* WHAT THE TASK ASKS *
Continue the text about the documentary Gulîstan, Land of Roses from where it stops.

- Directed by: Zaynê Akyol
- Written by: Zaynê Akyol
- Produced by: Sarah Mannering Fanny Drew Yanick Létourneau Mehmet Aktas Nathalie Cloutier Denis McCready
- Cinematography: Étienne Roussy
- Edited by: Mathieu Bouchard-Malo
- Music by: Christophe Lamarche-Ledoux
- Production companies: Périphéria Productions MitosFilm NFB
- Release date: 2016;
- Running time: 1:26:00
- Country: Canada

= Gulîstan, Land of Roses =

2016 documentary film by Zayne Akyol

Gulîstan, Land of Roses (French title: Gulîstan, terre de roses) is a 2016 feature-length documentary film about women guerillas in a Kurdistan Workers' Party (PKK) Free Women's Unit, in combat against the Islamic State of Iraq and the Levant (ISIL), directed by the Kurdish Montreal filmmaker Zaynê Akyol. Shot in Iraqi Kurdistan, the film is co-produced by Montreal's Périphéria Productions, Germany's MitosFilm and the National Film Board of Canada.

The film was conceived and named for a woman, Gulîstan, who had been a role model for the director in her adopted home in Montreal, until she left to fight with the PKK. Akyol went to Iraq in 2010 in an unsuccessful effort to find her and make a film about her. Unable to locate Gulîstan, she found women who knew her, and the focus of the documentary shifted to telling Gulîstan's story through their memories of her. However, when she returned to Iraq to film in 2014, some of the women had died, while others were in combat. That made the focus of the film shift yet again to documenting the experiences of women like Gulîstan.

Dataset entries

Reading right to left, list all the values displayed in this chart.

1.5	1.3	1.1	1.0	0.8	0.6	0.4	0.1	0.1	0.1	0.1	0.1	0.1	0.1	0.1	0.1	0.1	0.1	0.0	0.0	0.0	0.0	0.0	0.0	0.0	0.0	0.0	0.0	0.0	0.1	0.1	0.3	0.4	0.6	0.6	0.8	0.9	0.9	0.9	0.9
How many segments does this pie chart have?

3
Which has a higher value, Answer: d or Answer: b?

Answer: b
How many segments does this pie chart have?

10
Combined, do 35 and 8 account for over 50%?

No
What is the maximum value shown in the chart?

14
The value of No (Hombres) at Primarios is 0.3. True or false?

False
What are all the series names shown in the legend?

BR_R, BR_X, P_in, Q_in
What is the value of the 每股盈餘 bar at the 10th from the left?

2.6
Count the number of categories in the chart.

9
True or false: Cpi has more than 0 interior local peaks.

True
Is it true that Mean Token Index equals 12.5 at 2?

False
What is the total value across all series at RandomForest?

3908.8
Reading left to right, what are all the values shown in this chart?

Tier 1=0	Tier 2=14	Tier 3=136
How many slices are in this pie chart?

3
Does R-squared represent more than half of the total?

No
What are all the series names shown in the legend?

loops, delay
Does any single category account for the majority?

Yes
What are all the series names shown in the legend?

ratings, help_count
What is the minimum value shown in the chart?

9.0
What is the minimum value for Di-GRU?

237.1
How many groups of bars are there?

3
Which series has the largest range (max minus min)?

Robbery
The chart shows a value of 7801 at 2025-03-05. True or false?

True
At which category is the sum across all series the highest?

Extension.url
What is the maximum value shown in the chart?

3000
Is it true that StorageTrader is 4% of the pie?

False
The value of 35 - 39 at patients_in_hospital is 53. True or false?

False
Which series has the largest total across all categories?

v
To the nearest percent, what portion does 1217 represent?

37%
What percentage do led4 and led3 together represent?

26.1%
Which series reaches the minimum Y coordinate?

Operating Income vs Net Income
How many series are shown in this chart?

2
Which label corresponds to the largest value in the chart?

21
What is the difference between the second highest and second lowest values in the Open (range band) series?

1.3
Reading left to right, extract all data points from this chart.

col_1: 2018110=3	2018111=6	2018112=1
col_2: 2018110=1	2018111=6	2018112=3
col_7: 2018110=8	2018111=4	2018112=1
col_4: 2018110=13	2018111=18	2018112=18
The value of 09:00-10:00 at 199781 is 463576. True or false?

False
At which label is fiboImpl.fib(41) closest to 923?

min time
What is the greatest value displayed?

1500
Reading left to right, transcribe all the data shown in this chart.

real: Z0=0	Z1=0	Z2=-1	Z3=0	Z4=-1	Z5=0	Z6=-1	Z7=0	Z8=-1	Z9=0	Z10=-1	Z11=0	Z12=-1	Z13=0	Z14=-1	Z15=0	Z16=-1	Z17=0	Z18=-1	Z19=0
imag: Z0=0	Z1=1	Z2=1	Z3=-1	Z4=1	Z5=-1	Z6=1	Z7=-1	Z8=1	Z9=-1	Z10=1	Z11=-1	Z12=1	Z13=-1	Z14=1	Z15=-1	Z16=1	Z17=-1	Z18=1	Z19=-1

* REPLY *
==Release and reception==
The film had its World Premiere during Visions du Réel festival in 2016, and had its Canadian premiere at the 2016 Hot Docs festival.

===Awards===
In August 2016, it won the Doc Alliance Selection Award, presented by a collective of seven European documentary film festivals during Locarno Festival in Switzerland.

In November 2016, the filmmaker received the award for Best New Talent from Quebec/Canada at the Rencontres internationales du documentaire de Montréal. In January 2017, the film was nominated at the 5th Canadian Screen Awards for Best Feature Length Documentary and Best Editing in a Documentary (Mathieu Bouchard-Malo.

Étienne Roussy won the Prix Iris for Best Cinematography in a Documentary at the 19th Quebec Cinema Awards in 2017. The film was also nominated for Best Documentary Film and Best Editing in a Documentary (Bouchard-Malo).